Three State Agency Chiefs Tell TTV Their States Need Congress to Invest for Long Term

AASHTO Journal, 5 June 2015

In a special new report on AASHTO’s Transportation TV, three heads of state departments of transportation speak about the importance of federal funding for them to plan infrastructure projects, and urge Congress to enact long-term legislation.

Those agency CE​Os – Pennsylvania’s Leslie Richards, Scott Bennett of Arkansas and Tennessee’s John Schroer – tell TTV that they would have to sharply rewrite their state project priority lists if federal funds are not available.

“We count on $1.6 billion a year, just Pennsylvania alone, in federal funds,” says Richards. “Without it, it would completely erase what our state program has done, because we would have to reprioritize all of our projects.”

Bennett explained how the short-term extensions of the Highway Trust Fund that Congress passed have disrupted Arkansas projects. His agency has shelved nearly $300 million worth of projects that it would have bid out to contractors this year if the federal fund flow was assured by law.

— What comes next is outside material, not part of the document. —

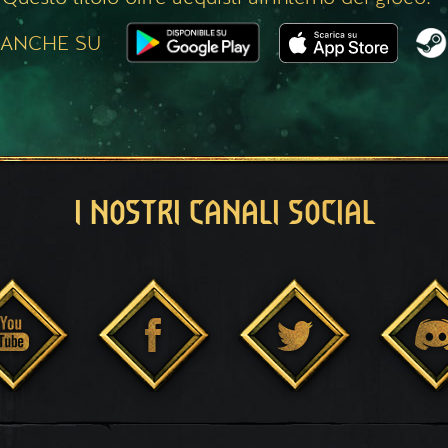
 ANCHE SU
I NOSTRI CANALI SOCIAL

“Contractors that have counted on that work, have staffed up for that work – that work’s not going to be available for them this year,” he said. “The safety is going to be continue to deteriorate, and there’s a compounded impact” when states cannot count on the funding stream.

Schroer also said the nation faces extra costs from inaction on federal trust fund legislation. Tennessee was the first state to announce last fall that it was idling construction and engineering projects in 2015 – $400 million worth – because it had to have federal dollars at the ready when contractor bills would come due.

“This nation was built on strong infrastructure,” Schroer told TTV. “We became so great because of strong infrastructure, and we’re abandoning that principle.” Meanwhile, he said, other nations are taking up the infrastructure lesson and investing.

By failing to invest adequately, he said the United States could find itself back in conditions of poor roads across country, such as before it launched the Interstate Highway System in the 1950s. “We’re going to back where we were, with crumbling roads, in the ’50s,” Schroer said, “and other countries are going to surpass us.”

The lesson, he said, is that “our leaders have got to stand up and take notice, and make the right vote.”